**About this task:** For this exercise, reproduce the entries below exactly, but only from the line containing "65, Dose: 122.24 -> 122.2" through the line containing "1991-06-01: 3.4 -> 5", both included.

**Data in this exercise:**
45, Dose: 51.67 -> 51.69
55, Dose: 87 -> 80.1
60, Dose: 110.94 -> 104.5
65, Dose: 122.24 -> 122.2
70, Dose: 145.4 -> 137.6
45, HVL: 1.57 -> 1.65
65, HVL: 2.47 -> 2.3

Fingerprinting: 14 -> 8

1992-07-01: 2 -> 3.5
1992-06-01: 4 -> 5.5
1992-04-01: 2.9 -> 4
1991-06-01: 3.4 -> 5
--
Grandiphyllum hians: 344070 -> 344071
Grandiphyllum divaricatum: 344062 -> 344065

**Reply to the task:**
65, Dose: 122.24 -> 122.2
70, Dose: 145.4 -> 137.6
45, HVL: 1.57 -> 1.65
65, HVL: 2.47 -> 2.3

Fingerprinting: 14 -> 8

1992-07-01: 2 -> 3.5
1992-06-01: 4 -> 5.5
1992-04-01: 2.9 -> 4
1991-06-01: 3.4 -> 5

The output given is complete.